İlki statükocu-işbirlikçi korunmacı, zorlandığında teslimiyete giden çizgi. Diğer ise etrafının düşmanlarla dolu olduğunu bilerek, bu tehlikeyi hissederek devrimci sorumluluğunu yerine getirmek üzere askeri-politik-kültürel temelde izleyeceği çizgiye hazırlıklı direniş çizgisidir. Bu çizgi halkını ve savaşçılarını dünya da ve bölgede esen karşı devrimci, haksız ve saldırgan işgalci savaşa göre hazırlar, eğitir ve konumlandırır. Olası her türlü saldırı ve kuşatmayı hesaplar, işgal olasılığını dikkate alır ve hazırlığını stratejik temelde yapar. Bir eli yaşamın içinde kazma ve kürekte ise diğer eli mutlaka silahta ve direnişte olur. Silahsız bir yaşamı düşmansız bir dünya ve bilinci düşünemez. Silahsız bir özgürlüğün olamayacağını iyi bilir. Silahsız bir gaflete düştüğü an yenilgi ve yıkımın yaşanması kaçınılmaz olduğunu iyi bilir.
Devletçi statükocu çizgi, her zaman kulağa hoş gelen, diplomasi koridorlarında sahte ve kandırma üzerine kurulu sözlerle, karşılığı olmayan temenniler ve gerçekleşmeyecek dilekler üzerine kurulu lakırdılarla ilgilenir.
Karabağ ve Ermenistan kaderi biraz böyle gelişti ve şekillendi. 1990 yıllarında başında elde edilen askeri başarılar sonrasında bir rehavet yaşandı. Başarı ve zaferin verdiği geçici sarhoşluk ve geçici kazanım içinde kendini kaybetme yaşandı.

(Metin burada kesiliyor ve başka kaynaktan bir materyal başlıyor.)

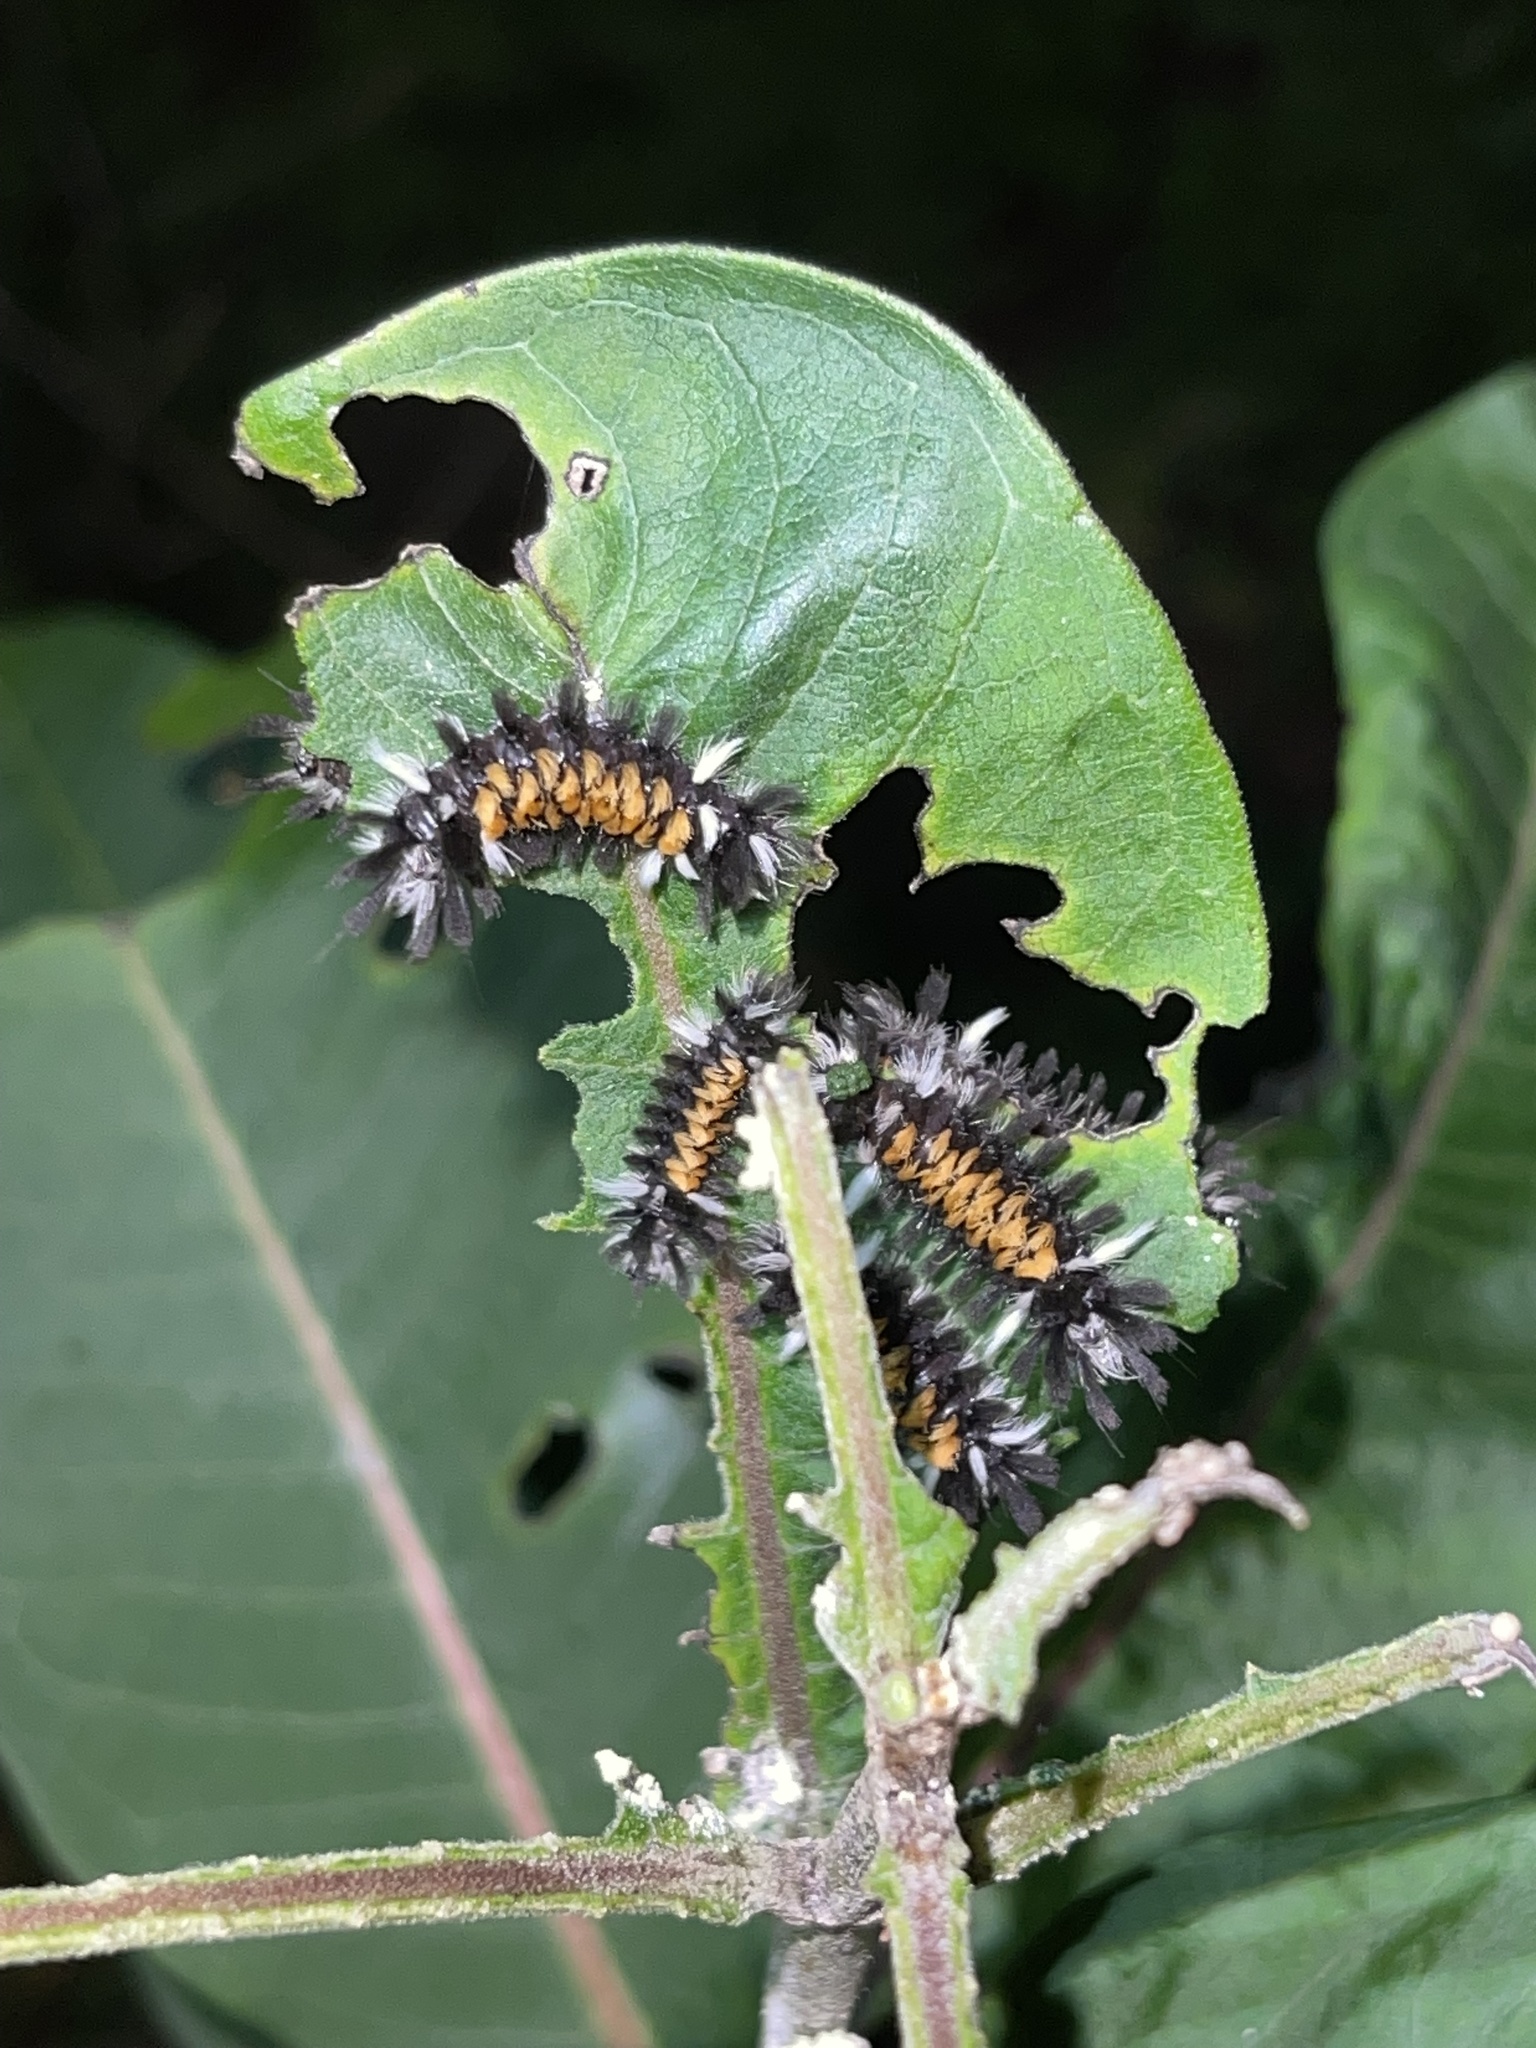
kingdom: Animalia
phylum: Arthropoda
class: Insecta
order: Lepidoptera
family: Erebidae
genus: Euchaetes
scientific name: Euchaetes egle
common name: Milkweed tussock moth
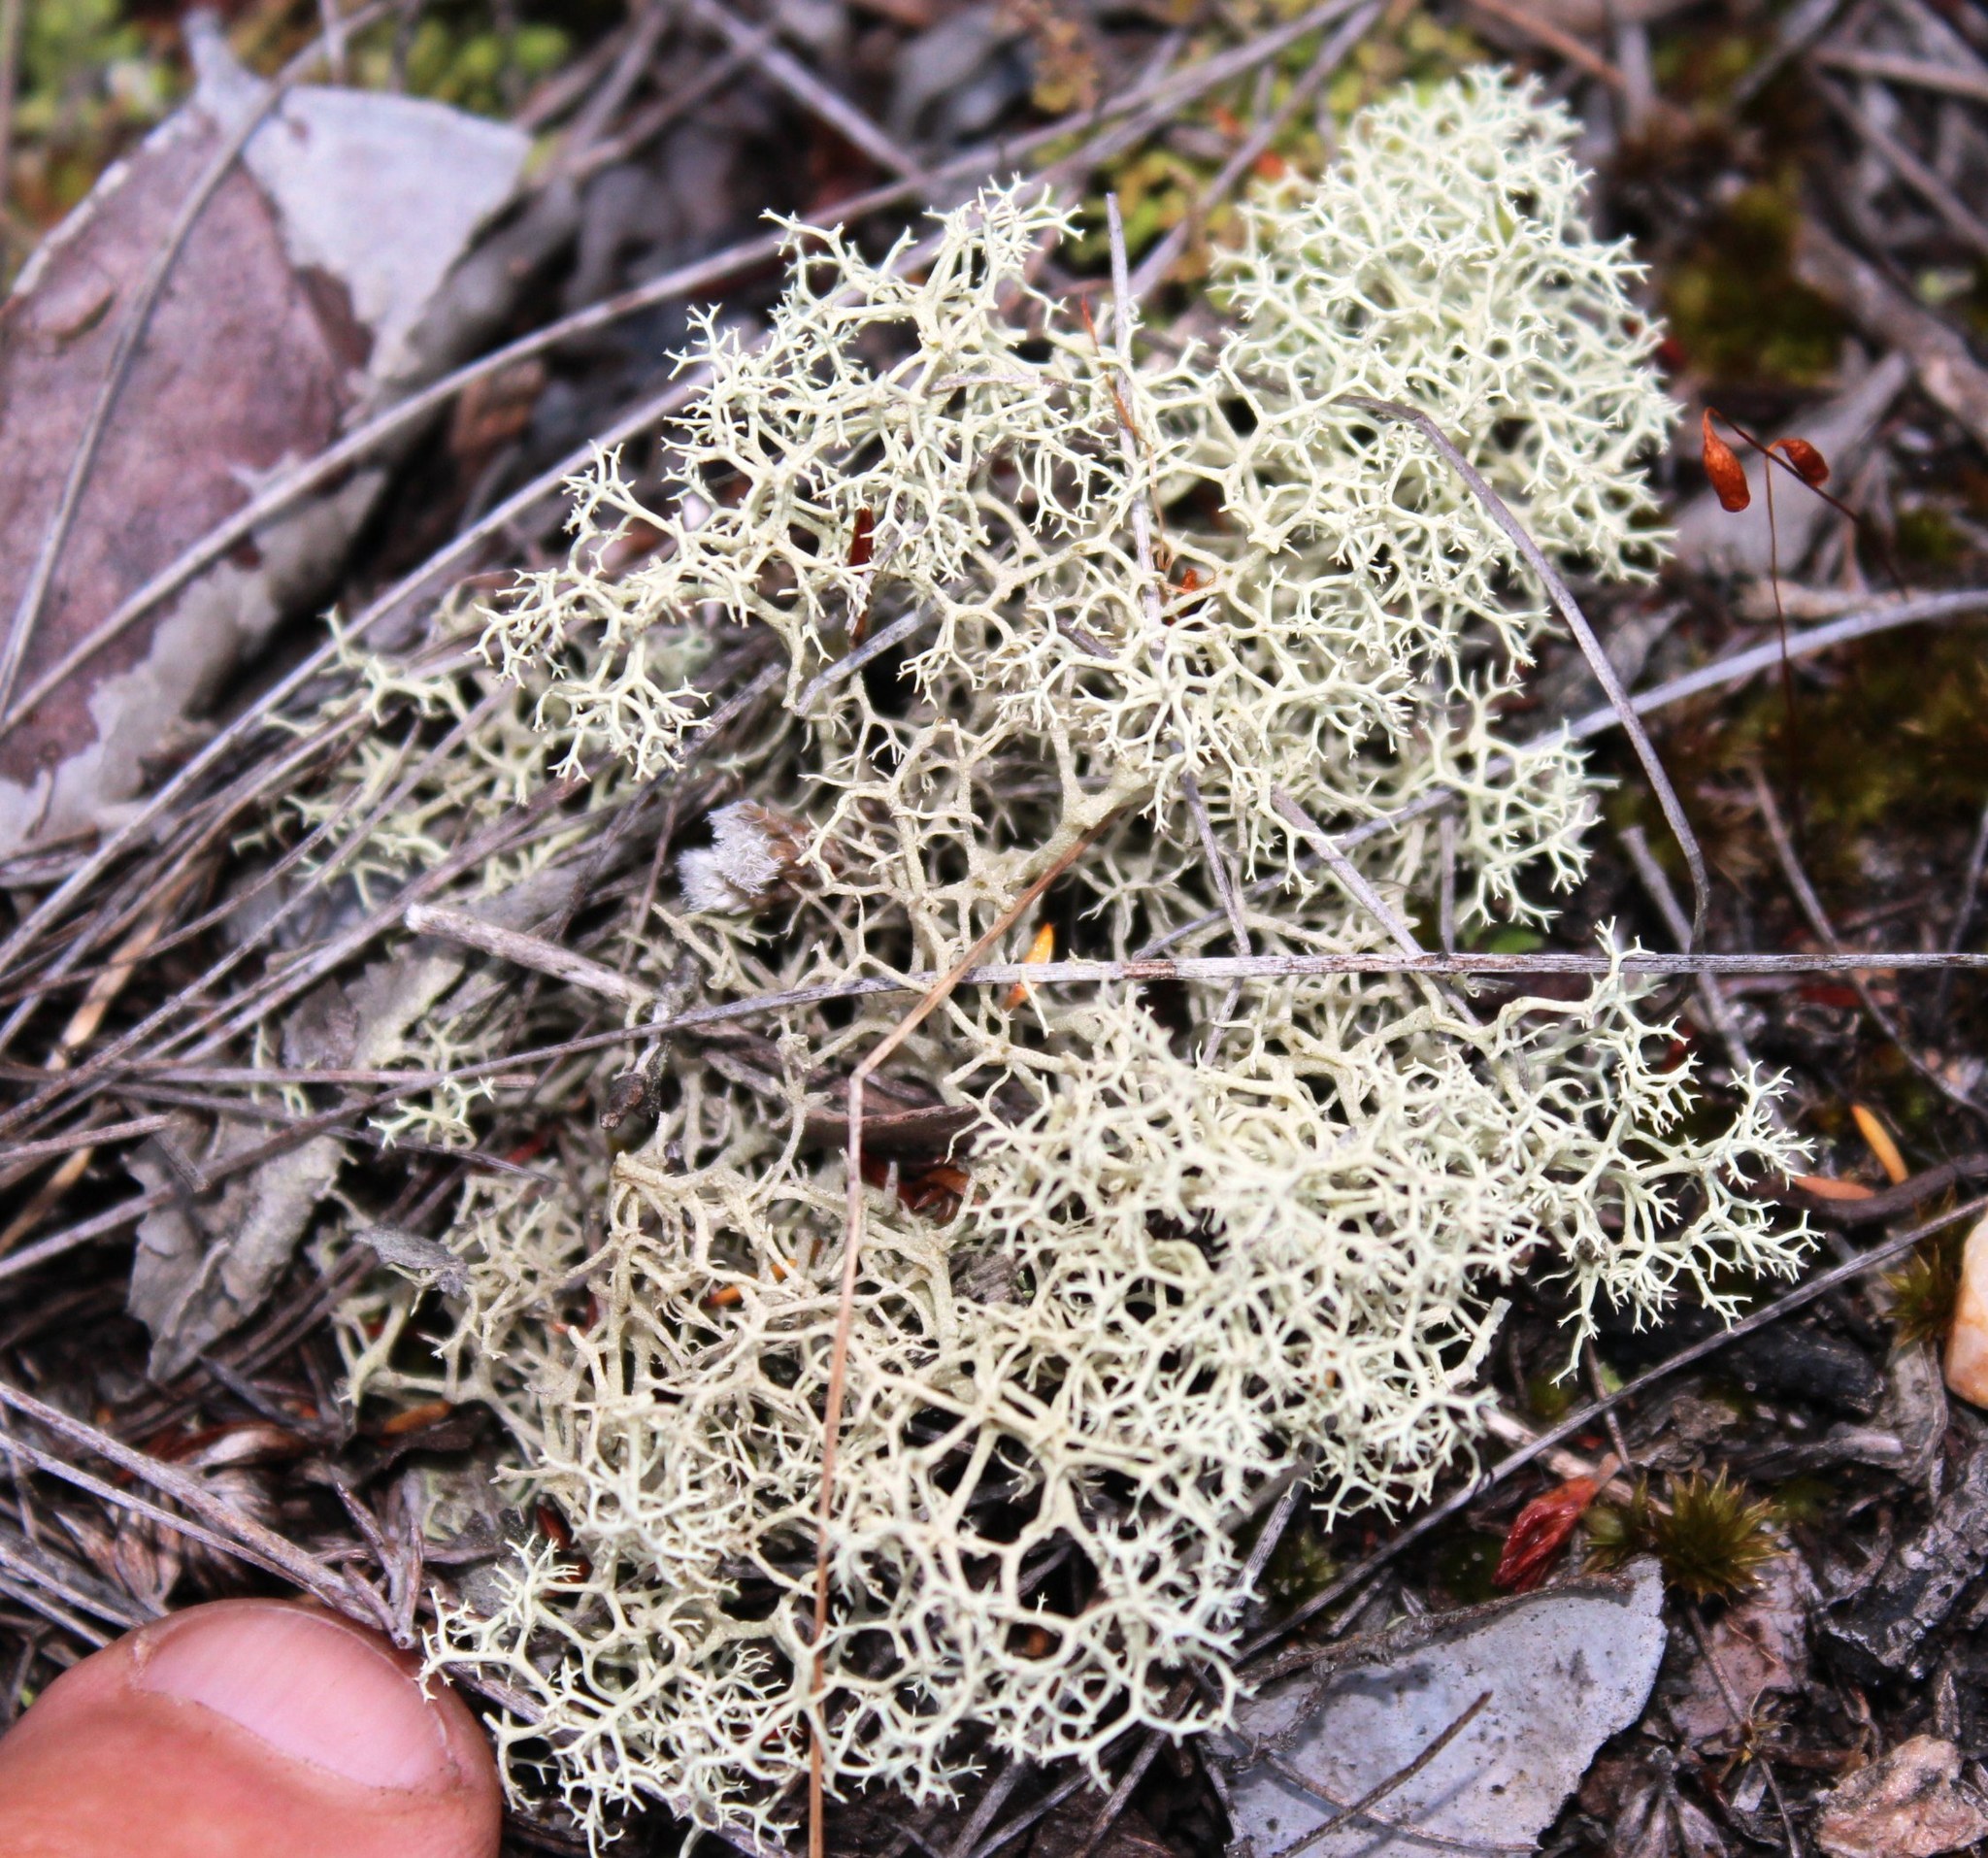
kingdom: Fungi
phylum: Ascomycota
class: Lecanoromycetes
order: Lecanorales
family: Cladoniaceae
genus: Cladonia
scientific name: Cladonia confusa
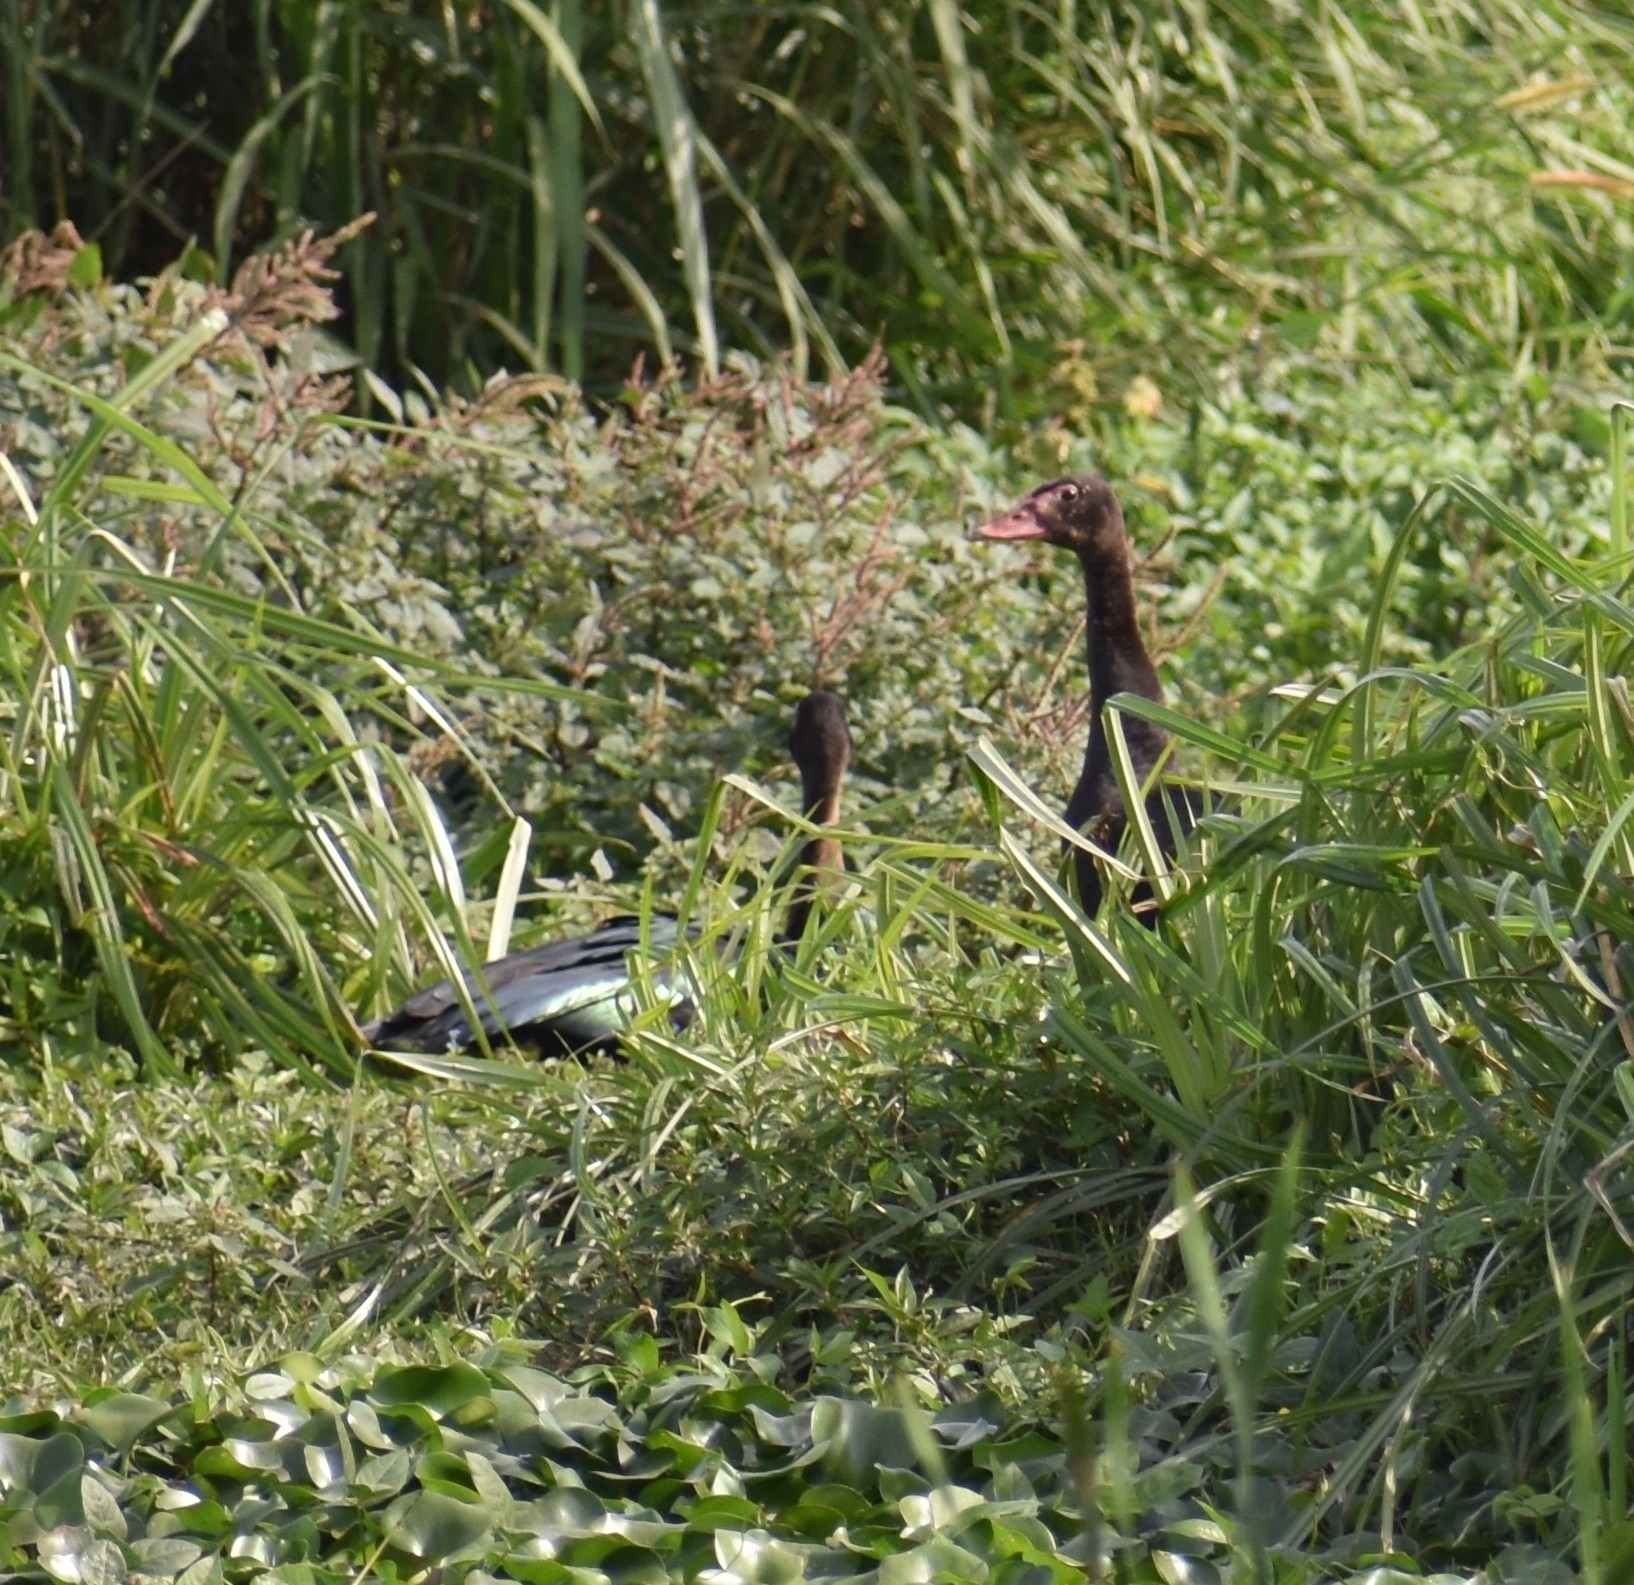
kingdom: Animalia
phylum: Chordata
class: Aves
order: Anseriformes
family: Anatidae
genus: Plectropterus
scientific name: Plectropterus gambensis
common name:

Bir diğer önemli nokta ise Karabağ’ın kurtuluş sürecinde ortaya çıkan savaş ağalarının palazlanması ve hesaplanması zor zenginleşme sonucu halkına, toprağına ve şehitlerine yabancılaşmasıdır. Gerek Karabağ gerekse Ermenistan’ın yönetimlerinde, önemli askeri-politik kademelerde yer alanlar geçmişin Karabağ savaşına katılmış, yer almış, fedakarlık ve başarılar gösteren eski komutan ve yöneticilerdir. Bu komutanlar süreç içinde elde ettikleri kariyer ve yönetme becerileri sayesinde Karabağ yönetiminin önemli kademelerinde yer aldılar. Görev yaptılar. Ve ortaya çıkan olanakları, kazanımları, değerleri kendi kişisel ve ailesel çıkarları için kullandılar. Halkla aralarında uçurumlara varan bir fark ve yabancılaşma oluştu. Savaşın ağaları halkın deyimiyle “Birden Ağalar” oldular. Olmadık düzeyde palazlandılar. Zenginleştiler. Dürüst, onurlu, halkçı demokratik bir politika izlemek ülkesini halkını olası bir askeri saldırı ve işgale karşı korumak yerine kişisel palazlanma derdine düştüler. Derslerine iyi çalışmadılar. Hazırlıklarını ve yatırımlarını özel mülkiyetlerini artırmaya, çoğaltmaya, büyütmeye yaptılar. Diplomatik ve politik ilişkiler içinde kendilerinden daha zengin, yetenekli ve oldukça usta olan Türk ve Azeri diplomasi içinde adım adım kendilerini kaybettiler. Bir kısmı halkından değerlerinden uzaklaşıp işbirlikçi hain bir kesime dönüştü.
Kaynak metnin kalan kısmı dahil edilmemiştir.